[EXERCISE DIRECTIONS] Please say how many lines in the records below contain the word "Skopiuj". Give only the number.

··· DATASET RECORDS

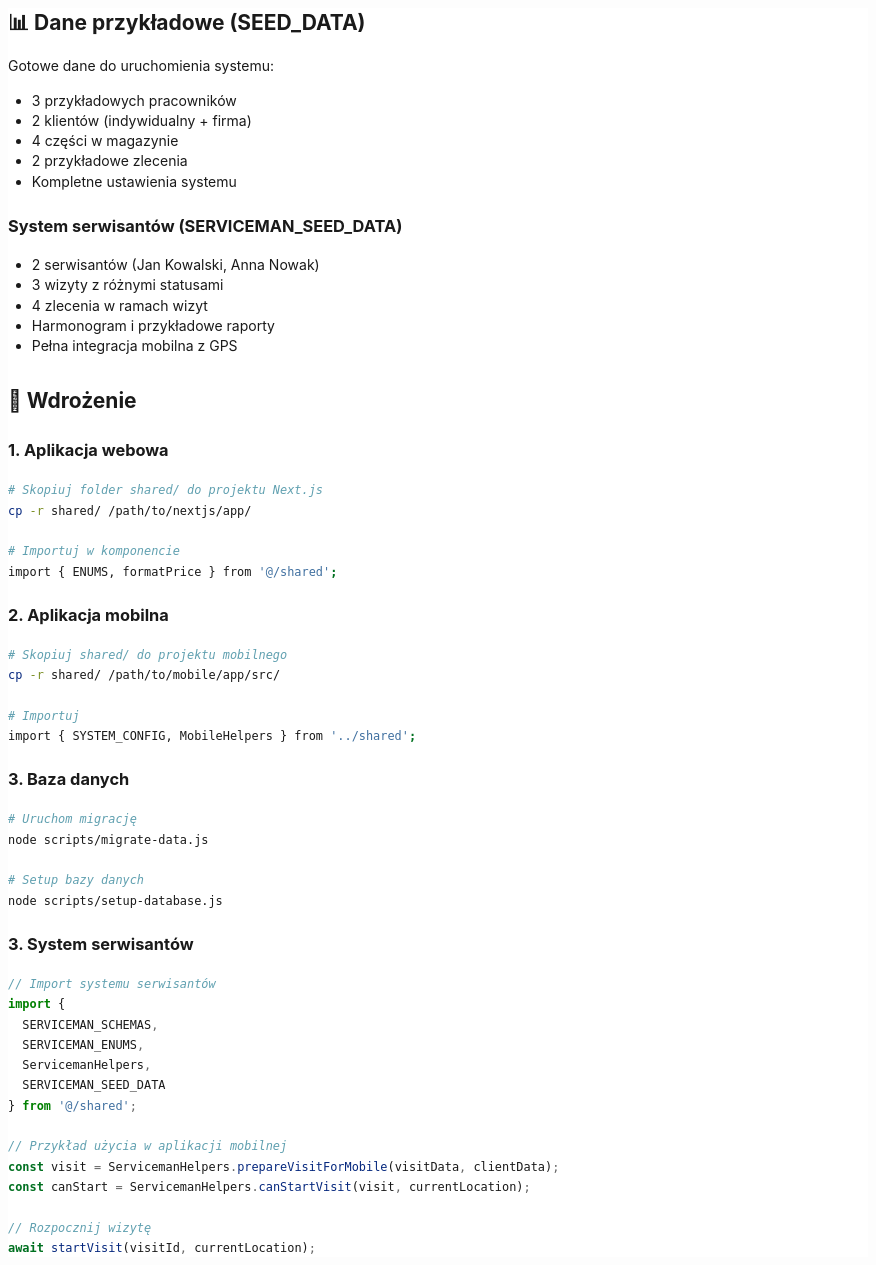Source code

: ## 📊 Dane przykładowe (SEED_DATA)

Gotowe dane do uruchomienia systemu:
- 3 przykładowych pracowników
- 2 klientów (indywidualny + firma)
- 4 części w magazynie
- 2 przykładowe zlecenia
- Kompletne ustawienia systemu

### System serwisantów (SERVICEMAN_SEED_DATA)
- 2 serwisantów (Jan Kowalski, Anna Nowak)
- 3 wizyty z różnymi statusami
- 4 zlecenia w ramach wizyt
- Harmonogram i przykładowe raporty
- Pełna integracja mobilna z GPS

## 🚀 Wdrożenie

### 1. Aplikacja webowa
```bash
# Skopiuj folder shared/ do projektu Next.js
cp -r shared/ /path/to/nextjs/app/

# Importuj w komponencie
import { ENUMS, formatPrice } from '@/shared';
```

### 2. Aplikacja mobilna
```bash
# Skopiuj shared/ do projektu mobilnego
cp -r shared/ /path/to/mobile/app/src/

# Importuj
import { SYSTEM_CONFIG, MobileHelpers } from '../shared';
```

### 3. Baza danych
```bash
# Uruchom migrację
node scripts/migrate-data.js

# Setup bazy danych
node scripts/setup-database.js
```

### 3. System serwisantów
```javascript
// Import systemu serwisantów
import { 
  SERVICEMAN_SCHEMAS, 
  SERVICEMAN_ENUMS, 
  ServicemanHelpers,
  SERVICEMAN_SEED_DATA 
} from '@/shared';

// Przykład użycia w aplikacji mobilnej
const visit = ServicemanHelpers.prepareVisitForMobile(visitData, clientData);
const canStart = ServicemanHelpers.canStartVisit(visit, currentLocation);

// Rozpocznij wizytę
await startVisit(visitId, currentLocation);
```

······

[RESPONSE AREA] 2